TEXTO PARA LEER:
• • • •
El empresario Daniel Nogales, dueño del astillero, se manifestó orgulloso por el nuevo logro que «inicialmente comenzó con el trabajo de mi hermano que es ingeniero mecánico y un ingeniero naval que sumamos para que el diseño responda a los estándares de seguridad, que es lo que más se pide para este tipo de embarcaciones».
El costo de las embarcaciones que operarán desde el muelle capitalino está estimado entre los 300.000 y 500.000 dólares cada uno, lo que depende del valor del motor y de los implementos con los que sean provistos.
«El armador nos da las directivas y adquiere el motor de acuerdo a su preferencia, el resto lo hacemos todos nosotros» indicó Nogales.
El empresario sostuvo que las pruebas de seguridad y estabilidad con simuladores fueron realizadas en Europa y cada una de las etapas de la colocación «de cada chapa o cuaderna es supervisada por expertos de prefectura» sostuvo en diálogo con Radio Chubut.
El empresario reivindicó el trabajo en la producción porque «los armadores son locales y reinvierten en la zona».
• • • •
COMPRUEBA TU COMPRENSIÓN:
(1) Copia del texto sobre el astillero el fragmento que comienza en las palabras "El costo de" y termina después de "que sean provistos.".
(2) Indica si cada afirmación coincide con el texto sobre el astillero y responde sí o no, citando las palabras del texto que lo deciden. (a) Cada embarcación tiene un costo estimado de entre 300.000 y 500.000 dólares. (b) Las pruebas de seguridad y estabilidad con simuladores se hicieron en Chubut. (c) El astillero es quien compra el motor de cada embarcación.
(3) Retoma el texto sobre el astillero después de su última oración y continúalo.

MATERIAL DE ESTUDIO:
• • • •
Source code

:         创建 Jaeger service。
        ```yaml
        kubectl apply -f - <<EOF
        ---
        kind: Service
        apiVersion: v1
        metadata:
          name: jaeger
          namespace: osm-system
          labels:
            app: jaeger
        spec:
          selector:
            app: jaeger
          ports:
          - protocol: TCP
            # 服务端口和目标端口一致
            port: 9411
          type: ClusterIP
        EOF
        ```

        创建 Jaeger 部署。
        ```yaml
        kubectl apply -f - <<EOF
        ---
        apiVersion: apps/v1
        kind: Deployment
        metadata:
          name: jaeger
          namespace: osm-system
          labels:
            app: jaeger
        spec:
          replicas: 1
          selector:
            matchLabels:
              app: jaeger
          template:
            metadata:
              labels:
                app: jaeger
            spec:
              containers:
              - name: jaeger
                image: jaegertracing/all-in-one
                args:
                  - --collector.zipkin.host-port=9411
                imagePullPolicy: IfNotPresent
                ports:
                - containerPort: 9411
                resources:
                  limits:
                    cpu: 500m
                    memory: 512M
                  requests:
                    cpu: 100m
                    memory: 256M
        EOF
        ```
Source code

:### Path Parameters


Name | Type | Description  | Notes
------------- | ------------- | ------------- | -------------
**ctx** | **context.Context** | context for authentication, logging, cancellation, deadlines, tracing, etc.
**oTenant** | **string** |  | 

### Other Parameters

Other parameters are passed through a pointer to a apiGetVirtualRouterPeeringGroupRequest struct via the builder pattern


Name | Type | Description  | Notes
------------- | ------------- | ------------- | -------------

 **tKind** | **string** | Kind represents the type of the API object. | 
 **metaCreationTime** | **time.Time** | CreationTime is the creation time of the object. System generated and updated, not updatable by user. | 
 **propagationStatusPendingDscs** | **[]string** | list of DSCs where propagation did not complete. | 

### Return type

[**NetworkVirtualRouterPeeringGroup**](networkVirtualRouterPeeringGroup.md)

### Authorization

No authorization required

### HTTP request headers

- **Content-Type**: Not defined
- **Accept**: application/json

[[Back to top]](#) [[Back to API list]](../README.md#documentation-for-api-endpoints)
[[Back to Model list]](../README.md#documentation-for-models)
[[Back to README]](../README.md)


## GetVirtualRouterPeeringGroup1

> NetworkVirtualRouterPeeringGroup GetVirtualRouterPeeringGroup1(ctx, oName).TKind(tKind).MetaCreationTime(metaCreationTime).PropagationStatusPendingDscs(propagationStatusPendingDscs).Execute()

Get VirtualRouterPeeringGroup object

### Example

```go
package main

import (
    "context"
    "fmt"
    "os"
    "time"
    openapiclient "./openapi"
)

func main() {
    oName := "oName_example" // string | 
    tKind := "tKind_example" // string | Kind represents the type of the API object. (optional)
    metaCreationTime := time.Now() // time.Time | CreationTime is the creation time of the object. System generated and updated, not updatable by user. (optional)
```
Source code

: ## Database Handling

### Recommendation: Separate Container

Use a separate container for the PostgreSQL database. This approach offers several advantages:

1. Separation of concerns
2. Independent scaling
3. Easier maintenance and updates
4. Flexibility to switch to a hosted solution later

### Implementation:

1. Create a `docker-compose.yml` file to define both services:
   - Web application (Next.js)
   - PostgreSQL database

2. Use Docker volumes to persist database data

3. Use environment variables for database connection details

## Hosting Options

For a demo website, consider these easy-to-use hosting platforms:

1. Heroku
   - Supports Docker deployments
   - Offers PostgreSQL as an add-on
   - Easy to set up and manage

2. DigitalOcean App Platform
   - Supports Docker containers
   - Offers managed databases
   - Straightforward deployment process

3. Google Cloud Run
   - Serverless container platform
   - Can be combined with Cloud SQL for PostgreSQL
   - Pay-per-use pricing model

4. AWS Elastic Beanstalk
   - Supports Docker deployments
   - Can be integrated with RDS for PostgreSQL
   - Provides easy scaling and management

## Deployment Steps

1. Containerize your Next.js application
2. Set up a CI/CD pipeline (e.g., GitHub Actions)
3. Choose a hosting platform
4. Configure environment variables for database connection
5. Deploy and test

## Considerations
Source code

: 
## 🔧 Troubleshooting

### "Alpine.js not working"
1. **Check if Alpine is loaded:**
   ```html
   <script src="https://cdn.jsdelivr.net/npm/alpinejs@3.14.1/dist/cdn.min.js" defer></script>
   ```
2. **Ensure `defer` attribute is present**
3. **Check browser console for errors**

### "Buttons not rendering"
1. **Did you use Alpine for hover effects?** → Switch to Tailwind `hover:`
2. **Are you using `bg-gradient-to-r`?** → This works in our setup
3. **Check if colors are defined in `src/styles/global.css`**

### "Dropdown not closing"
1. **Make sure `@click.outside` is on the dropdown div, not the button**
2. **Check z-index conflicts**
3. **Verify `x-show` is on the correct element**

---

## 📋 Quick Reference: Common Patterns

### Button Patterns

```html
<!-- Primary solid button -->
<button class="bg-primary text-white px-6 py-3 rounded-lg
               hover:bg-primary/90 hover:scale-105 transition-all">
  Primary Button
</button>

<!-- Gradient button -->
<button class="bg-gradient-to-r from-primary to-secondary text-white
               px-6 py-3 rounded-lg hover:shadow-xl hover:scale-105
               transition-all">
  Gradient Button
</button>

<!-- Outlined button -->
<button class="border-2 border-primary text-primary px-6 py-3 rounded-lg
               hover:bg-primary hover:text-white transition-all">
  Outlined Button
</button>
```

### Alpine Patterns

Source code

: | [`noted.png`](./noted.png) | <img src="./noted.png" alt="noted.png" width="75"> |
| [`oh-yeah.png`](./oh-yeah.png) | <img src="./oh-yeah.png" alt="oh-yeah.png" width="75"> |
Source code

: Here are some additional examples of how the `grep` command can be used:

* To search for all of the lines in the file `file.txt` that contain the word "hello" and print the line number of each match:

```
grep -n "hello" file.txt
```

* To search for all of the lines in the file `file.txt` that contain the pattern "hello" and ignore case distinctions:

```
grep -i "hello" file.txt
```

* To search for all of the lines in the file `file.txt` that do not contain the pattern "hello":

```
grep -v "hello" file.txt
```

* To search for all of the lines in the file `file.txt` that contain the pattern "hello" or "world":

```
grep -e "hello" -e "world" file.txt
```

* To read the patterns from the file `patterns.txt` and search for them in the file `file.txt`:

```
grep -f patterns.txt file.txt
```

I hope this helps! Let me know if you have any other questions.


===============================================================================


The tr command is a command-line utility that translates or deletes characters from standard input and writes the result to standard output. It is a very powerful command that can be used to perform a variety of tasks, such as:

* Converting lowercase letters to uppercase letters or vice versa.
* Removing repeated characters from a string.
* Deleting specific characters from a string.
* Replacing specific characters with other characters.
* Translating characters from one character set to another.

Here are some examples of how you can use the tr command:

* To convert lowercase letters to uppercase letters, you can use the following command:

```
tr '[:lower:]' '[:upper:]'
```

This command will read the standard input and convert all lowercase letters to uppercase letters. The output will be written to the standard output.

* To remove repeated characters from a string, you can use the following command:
• • • •
RESPUESTAS EN ORDEN:
(1)
El costo de las embarcaciones que operarán desde el muelle capitalino está estimado entre los 300.000 y 500.000 dólares cada uno, lo que depende del valor del motor y de los implementos con los que sean provistos.

(2)
(a) Sí: «está estimado entre los 300.000 y 500.000 dólares cada uno».
(b) No: «fueron realizadas en Europa».
(c) No: «El armador nos da las directivas y adquiere el motor de acuerdo a su preferencia».

(3)
Las embarcaciones tienen una eslora de menos de 10 metros, que es lo máximo permitido que tiene la categoría «artesanal», pero más allá del diseño y los estándares de seguridad que se brindan, se trata de embarcaciones que portan toda la tecnología disponible en el mercado en este caso para la pesca de langostinos, uno de los productos más apreciados en el mercado.
Daniel Nogales aclaró que «como es tradicional, hoy el cura párroco brindará las embarcaciones y en los próximos días se hará la botadura con la prueba de estabilidad ya en navegación y la clásica rotura de la botella de champán sobre el casco».